Gesellschaft für bedrohte Völker e.V. (GfbV)
Alawiten in Syrien: Angst vor islamistischen Racheakten
Die Gesellschaft für bedrohte Völker (GfbV) warnt vor drohender Gewalt gegen Angehörige der alawitischen Glaubensgemeinschaft in Syrien. Die neuen islamistischen Machthaber führen Razzien in alawitischen Ortschaften im Westen des Landes durch. Die Alawiten, zu denen auch der gestürzte Diktator Assad gehörte, bilden dort die Mehrheit und besiedeln das Gebiet seit Jahrhunderten. Nach Angaben der in Großbritannien ansässigen GfbV-Partnerorganisation „Syrische Beobachtungsstelle für Menschenrechte“ (SOHR) sollen sunnitische Islamisten seit Assads Sturz am 8. Dezember 2024 mindestens 157 Menschen erschossen haben, die meisten davon Alawiten. Mehr als 9.000 Alawiten sollen in einem Gefängnis im zentralsyrischen Hama und in einem weiteren bei Damaskus inhaftiert sein. „Diese Alawiten sind Angehörige der syrischen Armee, die ohne konkreten Grund festgehalten werden. Es besteht die Gefahr, dass die Islamisten sie foltern“, berichtete GfbV-Nahostreferent Dr. Kamal Sido heute in Göttingen. „Racheakte der neuen islamistischen Machthaber beänstigen die alawitische Gemeinschaft. Sie können zu einem bewaffneten Aufstand führen, der das Land weiter destabilisieren würde.“
Wegen Racheakten sunnitischer Islamisten, die vom NATO-Mitglied Türkei unterstützt werden, wollen Kurden, Drusen und Angehörige anderer Volksgruppen ihre Waffen nicht abgeben. Viele Kommandeure der Milizen, die jetzt in Syrien an der Macht sind, kämpften jahrelang in den Reihen des sogenannten „Islamischen Staates“ (IS). „Deshalb ist es gefährlich, die Aufarbeitung der Verbrechen an der syrischen Bevölkerung unter Assad in die Hände dieser Islamisten zu legen. Kriegsverbrecher können keine Kriegsverbrechen aufklären. Sie können sich nur rächen. Erfahrungen aus anderen Teilen der Welt zeigen, dass solche Racheakte in schlimmste Verbrechen bis hin zum Völkermord münden können. Nur eine unabhängige Justiz kann eine Aufarbeitung leisten, die auch die zahlreichen Kriegsverbrechen der Islamisten an Kurden, Armeniern, Assyrern/Aramäern, Alawiten, Drusen, Christen und Yeziden berücksichtigt“, erklärte Sido.
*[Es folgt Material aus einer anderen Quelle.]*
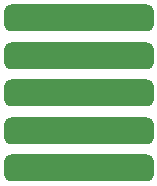
<source format=gbr>
%TF.GenerationSoftware,KiCad,Pcbnew,8.0.8-8.0.8-0~ubuntu22.04.1*%
%TF.CreationDate,2025-01-15T16:25:44-08:00*%
%TF.ProjectId,NX-ButtonInterface,4e582d42-7574-4746-9f6e-496e74657266,1*%
%TF.SameCoordinates,Original*%
%TF.FileFunction,Paste,Bot*%
%TF.FilePolarity,Positive*%
%FSLAX46Y46*%
G04 Gerber Fmt 4.6, Leading zero omitted, Abs format (unit mm)*
G04 Created by KiCad (PCBNEW 8.0.8-8.0.8-0~ubuntu22.04.1) date 2025-01-15 16:25:44*
%MOMM*%
%LPD*%
G01*
G04 APERTURE LIST*
G04 Aperture macros list*
%AMRoundRect*
0 Rectangle with rounded corners*
0 $1 Rounding radius*
0 $2 $3 $4 $5 $6 $7 $8 $9 X,Y pos of 4 corners*
0 Add a 4 corners polygon primitive as box body*
4,1,4,$2,$3,$4,$5,$6,$7,$8,$9,$2,$3,0*
0 Add four circle primitives for the rounded corners*
1,1,$1+$1,$2,$3*
1,1,$1+$1,$4,$5*
1,1,$1+$1,$6,$7*
1,1,$1+$1,$8,$9*
0 Add four rect primitives between the rounded corners*
20,1,$1+$1,$2,$3,$4,$5,0*
20,1,$1+$1,$4,$5,$6,$7,0*
20,1,$1+$1,$6,$7,$8,$9,0*
20,1,$1+$1,$8,$9,$2,$3,0*%
G04 Aperture macros list end*
%ADD10RoundRect,0.571500X5.778500X0.571500X-5.778500X0.571500X-5.778500X-0.571500X5.778500X-0.571500X0*%
G04 APERTURE END LIST*
D10*
%TO.C,J2*%
X91198700Y-96875600D03*
X91198700Y-100050600D03*
X91198700Y-103225600D03*
X91198700Y-106400600D03*
X91198700Y-109575600D03*
%TD*%
M02*

</source>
Die deutsche Bundesregierung, die seit Jahren gute Kontakte zu Islamisten in Syrien pflegt, dürfe die regierenden Islamisten nicht verharmlosen und müsse sich für ein Ende ihrer Racheaktionen einsetzen. Die alawitische Gemeinschaft müsse ihren Platz im zukünftigen Syrien haben. Gemeinsam mit Kurden, Drusen und andere Minderheiten bilden sie ein Gegengewicht zu konservativen Sunniten, die ein islamistisches Regime wollen. Die syrischen Alawiten teilen wie die Aleviten in der Türkei die universellen Werte der Menschenrechte, der Glaubensfreiheit und der Gleichberechtigung von Mann und Frau. Konservative Machthaber wie Erdogan in der Türkei lehnen diese Werte ab.
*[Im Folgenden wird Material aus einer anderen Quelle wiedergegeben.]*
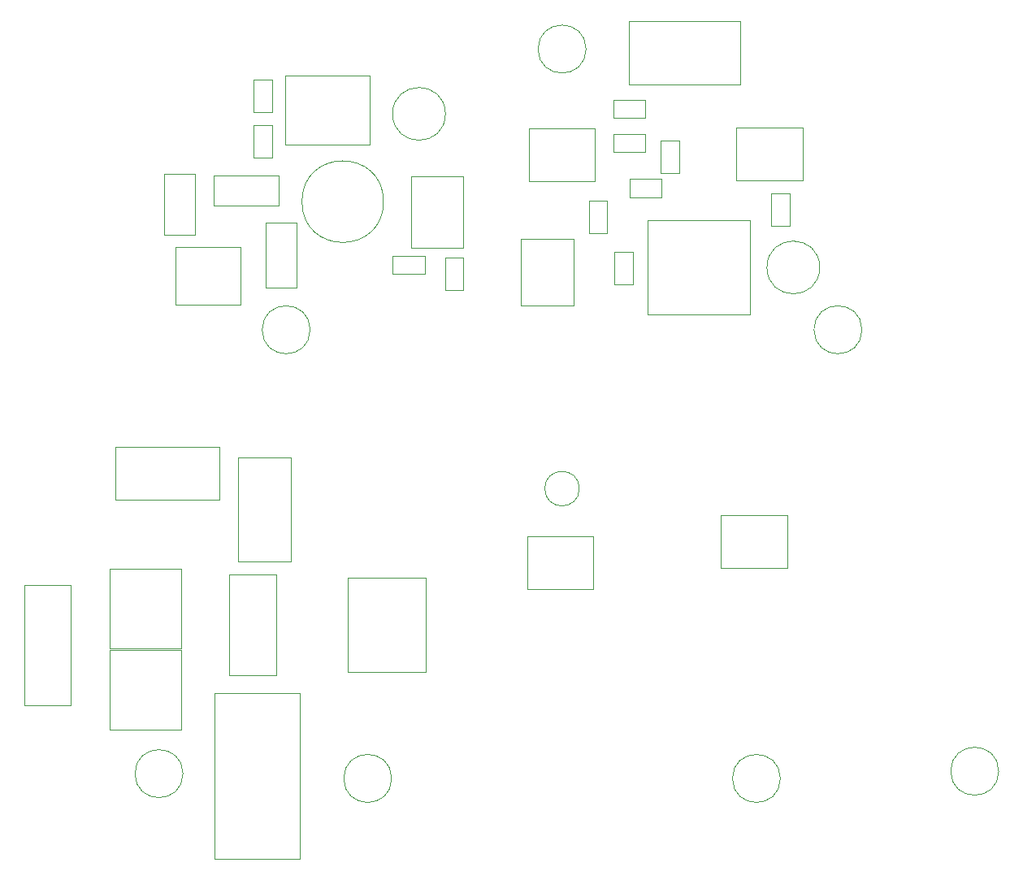
<source format=gbr>
G04 #@! TF.GenerationSoftware,KiCad,Pcbnew,(6.0.5)*
G04 #@! TF.CreationDate,2022-05-29T13:56:34+02:00*
G04 #@! TF.ProjectId,Jogurtownica,4a6f6775-7274-46f7-976e-6963612e6b69,rev?*
G04 #@! TF.SameCoordinates,Original*
G04 #@! TF.FileFunction,Other,User*
%FSLAX45Y45*%
G04 Gerber Fmt 4.5, Leading zero omitted, Abs format (unit mm)*
G04 Created by KiCad (PCBNEW (6.0.5)) date 2022-05-29 13:56:34*
%MOMM*%
%LPD*%
G01*
G04 APERTURE LIST*
%ADD10C,0.050000*%
G04 APERTURE END LIST*
D10*
G04 #@! TO.C,REF\u002A\u002A*
X14550000Y-12525000D02*
G75*
G03*
X14550000Y-12525000I-250000J0D01*
G01*
G04 #@! TO.C,R6*
X12370000Y-6507000D02*
X12370000Y-6843000D01*
X12370000Y-6843000D02*
X12180000Y-6843000D01*
X12180000Y-6843000D02*
X12180000Y-6507000D01*
X12180000Y-6507000D02*
X12370000Y-6507000D01*
G04 #@! TO.C,R2*
X11030000Y-6293000D02*
X11030000Y-5957000D01*
X11220000Y-5957000D02*
X11220000Y-6293000D01*
X11030000Y-5957000D02*
X11220000Y-5957000D01*
X11220000Y-6293000D02*
X11030000Y-6293000D01*
G04 #@! TO.C,R7*
X8970000Y-7508000D02*
X8780000Y-7508000D01*
X8970000Y-7172000D02*
X8970000Y-7508000D01*
X8780000Y-7172000D02*
X8970000Y-7172000D01*
X8780000Y-7508000D02*
X8780000Y-7172000D01*
G04 #@! TO.C,Q1*
X8430000Y-7070000D02*
X8970000Y-7070000D01*
X8430000Y-6330000D02*
X8430000Y-7070000D01*
X8970000Y-6330000D02*
X8430000Y-6330000D01*
X8970000Y-7070000D02*
X8970000Y-6330000D01*
G04 #@! TO.C,RV1*
X10700000Y-4707500D02*
X10700000Y-5372500D01*
X10700000Y-5372500D02*
X11860000Y-5372500D01*
X11860000Y-4707500D02*
X10700000Y-4707500D01*
X11860000Y-5372500D02*
X11860000Y-4707500D01*
G04 #@! TO.C,REF\u002A\u002A*
X7375000Y-7925000D02*
G75*
G03*
X7375000Y-7925000I-250000J0D01*
G01*
G04 #@! TO.C,C7*
X6625000Y-10340500D02*
X7175000Y-10340500D01*
X7175000Y-9259500D02*
X6625000Y-9259500D01*
X7175000Y-10340500D02*
X7175000Y-9259500D01*
X6625000Y-9259500D02*
X6625000Y-10340500D01*
G04 #@! TO.C,J2*
X10120000Y-7670000D02*
X10120000Y-6980000D01*
X9570000Y-7670000D02*
X10120000Y-7670000D01*
X9570000Y-6980000D02*
X9570000Y-7670000D01*
X10120000Y-6980000D02*
X9570000Y-6980000D01*
G04 #@! TO.C,D1*
X7050000Y-6635000D02*
X6370000Y-6635000D01*
X6370000Y-6635000D02*
X6370000Y-6315000D01*
X7050000Y-6315000D02*
X7050000Y-6635000D01*
X6370000Y-6315000D02*
X7050000Y-6315000D01*
G04 #@! TO.C,J10*
X5290000Y-10413000D02*
X5290000Y-11243000D01*
X5290000Y-11243000D02*
X6030000Y-11243000D01*
X6030000Y-10413000D02*
X5290000Y-10413000D01*
X6030000Y-11243000D02*
X6030000Y-10413000D01*
G04 #@! TO.C,C1*
X8140000Y-6590000D02*
G75*
G03*
X8140000Y-6590000I-425000J0D01*
G01*
G04 #@! TO.C,R3*
X10868000Y-5885000D02*
X10868000Y-6075000D01*
X10868000Y-6075000D02*
X10532000Y-6075000D01*
X10532000Y-5885000D02*
X10868000Y-5885000D01*
X10532000Y-6075000D02*
X10532000Y-5885000D01*
G04 #@! TO.C,C4*
X12685000Y-7275511D02*
G75*
G03*
X12685000Y-7275511I-275000J0D01*
G01*
G04 #@! TO.C,C5*
X8785000Y-5675511D02*
G75*
G03*
X8785000Y-5675511I-275000J0D01*
G01*
G04 #@! TO.C,J8*
X11815000Y-5820000D02*
X11815000Y-6370000D01*
X12505000Y-5820000D02*
X11815000Y-5820000D01*
X11815000Y-6370000D02*
X12505000Y-6370000D01*
X12505000Y-6370000D02*
X12505000Y-5820000D01*
G04 #@! TO.C,J1*
X5969028Y-7059046D02*
X5969028Y-7667046D01*
X6649028Y-7059046D02*
X5969028Y-7059046D01*
X6649028Y-7667046D02*
X6649028Y-7059046D01*
X5969028Y-7667046D02*
X6649028Y-7667046D01*
G04 #@! TO.C,C2*
X6978000Y-5790000D02*
X6978000Y-6130000D01*
X6782000Y-5790000D02*
X6978000Y-5790000D01*
X6782000Y-6130000D02*
X6782000Y-5790000D01*
X6978000Y-6130000D02*
X6782000Y-6130000D01*
G04 #@! TO.C,RV2*
X4400000Y-10585000D02*
X4400000Y-11835000D01*
X4880000Y-11835000D02*
X4400000Y-11835000D01*
X4880000Y-10585000D02*
X4880000Y-11835000D01*
X4880000Y-10585000D02*
X4400000Y-10585000D01*
G04 #@! TO.C,R4*
X11038000Y-6355000D02*
X11038000Y-6545000D01*
X10702000Y-6355000D02*
X11038000Y-6355000D01*
X10702000Y-6545000D02*
X10702000Y-6355000D01*
X11038000Y-6545000D02*
X10702000Y-6545000D01*
G04 #@! TO.C,J9*
X12345000Y-9860000D02*
X11655000Y-9860000D01*
X11655000Y-9860000D02*
X11655000Y-10410000D01*
X12345000Y-10410000D02*
X12345000Y-9860000D01*
X11655000Y-10410000D02*
X12345000Y-10410000D01*
G04 #@! TO.C,J11*
X5290000Y-11263000D02*
X5290000Y-12093000D01*
X6030000Y-11263000D02*
X5290000Y-11263000D01*
X6030000Y-12093000D02*
X6030000Y-11263000D01*
X5290000Y-12093000D02*
X6030000Y-12093000D01*
G04 #@! TO.C,C6*
X10738000Y-7450000D02*
X10542000Y-7450000D01*
X10542000Y-7110000D02*
X10738000Y-7110000D01*
X10542000Y-7450000D02*
X10542000Y-7110000D01*
X10738000Y-7110000D02*
X10738000Y-7450000D01*
G04 #@! TO.C,U3*
X7767500Y-11490000D02*
X8582500Y-11490000D01*
X8582500Y-10510000D02*
X7767500Y-10510000D01*
X7767500Y-10510000D02*
X7767500Y-11490000D01*
X8582500Y-11490000D02*
X8582500Y-10510000D01*
G04 #@! TO.C,J6*
X10325000Y-10080000D02*
X9635000Y-10080000D01*
X9635000Y-10080000D02*
X9635000Y-10630000D01*
X10325000Y-10630000D02*
X10325000Y-10080000D01*
X9635000Y-10630000D02*
X10325000Y-10630000D01*
G04 #@! TO.C,J12*
X7268000Y-13437500D02*
X7268000Y-11712500D01*
X6382000Y-13437500D02*
X7268000Y-13437500D01*
X7268000Y-11712500D02*
X6382000Y-11712500D01*
X6382000Y-11712500D02*
X6382000Y-13437500D01*
G04 #@! TO.C,REF\u002A\u002A*
X6050000Y-12550000D02*
G75*
G03*
X6050000Y-12550000I-250000J0D01*
G01*
X10250000Y-5000000D02*
G75*
G03*
X10250000Y-5000000I-250000J0D01*
G01*
G04 #@! TO.C,U2*
X10890000Y-6785000D02*
X10890000Y-7765000D01*
X10890000Y-7765000D02*
X11960000Y-7765000D01*
X11960000Y-6785000D02*
X10890000Y-6785000D01*
X11960000Y-7765000D02*
X11960000Y-6785000D01*
G04 #@! TO.C,R1*
X10868000Y-5530000D02*
X10868000Y-5720000D01*
X10868000Y-5720000D02*
X10532000Y-5720000D01*
X10532000Y-5720000D02*
X10532000Y-5530000D01*
X10532000Y-5530000D02*
X10868000Y-5530000D01*
G04 #@! TO.C,R5*
X10280000Y-6582000D02*
X10470000Y-6582000D01*
X10280000Y-6918000D02*
X10280000Y-6582000D01*
X10470000Y-6918000D02*
X10280000Y-6918000D01*
X10470000Y-6582000D02*
X10470000Y-6918000D01*
G04 #@! TO.C,J7*
X10345000Y-5825000D02*
X9655000Y-5825000D01*
X9655000Y-6375000D02*
X10345000Y-6375000D01*
X9655000Y-5825000D02*
X9655000Y-6375000D01*
X10345000Y-6375000D02*
X10345000Y-5825000D01*
G04 #@! TO.C,REF\u002A\u002A*
X13125000Y-7925000D02*
G75*
G03*
X13125000Y-7925000I-250000J0D01*
G01*
G04 #@! TO.C,R9*
X8568000Y-7155000D02*
X8568000Y-7345000D01*
X8568000Y-7345000D02*
X8232000Y-7345000D01*
X8232000Y-7155000D02*
X8568000Y-7155000D01*
X8232000Y-7345000D02*
X8232000Y-7155000D01*
G04 #@! TO.C,U1*
X7117028Y-5996046D02*
X7997028Y-5996046D01*
X7117028Y-5276046D02*
X7117028Y-5996046D01*
X7997028Y-5276046D02*
X7117028Y-5276046D01*
X7997028Y-5996046D02*
X7997028Y-5276046D01*
G04 #@! TO.C,D2*
X6910000Y-6810000D02*
X7230000Y-6810000D01*
X6910000Y-7490000D02*
X6910000Y-6810000D01*
X7230000Y-6810000D02*
X7230000Y-7490000D01*
X7230000Y-7490000D02*
X6910000Y-7490000D01*
G04 #@! TO.C,F1*
X5857000Y-6297000D02*
X6173000Y-6297000D01*
X6173000Y-6297000D02*
X6173000Y-6933000D01*
X5857000Y-6933000D02*
X5857000Y-6297000D01*
X6173000Y-6933000D02*
X5857000Y-6933000D01*
G04 #@! TO.C,REF\u002A\u002A*
X10180000Y-9580000D02*
G75*
G03*
X10180000Y-9580000I-180000J0D01*
G01*
X12275000Y-12600000D02*
G75*
G03*
X12275000Y-12600000I-250000J0D01*
G01*
X8225000Y-12600000D02*
G75*
G03*
X8225000Y-12600000I-250000J0D01*
G01*
G04 #@! TO.C,C3*
X6978000Y-5320000D02*
X6978000Y-5660000D01*
X6978000Y-5660000D02*
X6782000Y-5660000D01*
X6782000Y-5660000D02*
X6782000Y-5320000D01*
X6782000Y-5320000D02*
X6978000Y-5320000D01*
G04 #@! TO.C,C8*
X6430500Y-9145000D02*
X5349500Y-9145000D01*
X5349500Y-9695000D02*
X6430500Y-9695000D01*
X6430500Y-9695000D02*
X6430500Y-9145000D01*
X5349500Y-9145000D02*
X5349500Y-9695000D01*
G04 #@! TO.C,Q4*
X6534500Y-10475000D02*
X6534500Y-11525000D01*
X6534500Y-11525000D02*
X7025500Y-11525000D01*
X7025500Y-11525000D02*
X7025500Y-10475000D01*
X7025500Y-10475000D02*
X6534500Y-10475000D01*
G04 #@! TD*
M02*

</source>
Auch wenn es Unterschiede in den Traditionen gibt, verbindet die Alawiten in Syrien mit den Aleviten in der Türkei eine lange Leidensgeschichte. Immer wieder wurden sie von ihren sunnitischen Nachbarn verfolgt und massenhaft ermordet. Wenn sich das in Syrien fortsetzt, droht der Konflikt auch auf Deutschland überzugreifen. Mindestens 800.000 Aleviten leben hier. Die meisten stammen aus der Türkei, wo es etwa 20 Millionen Aleviten gibt.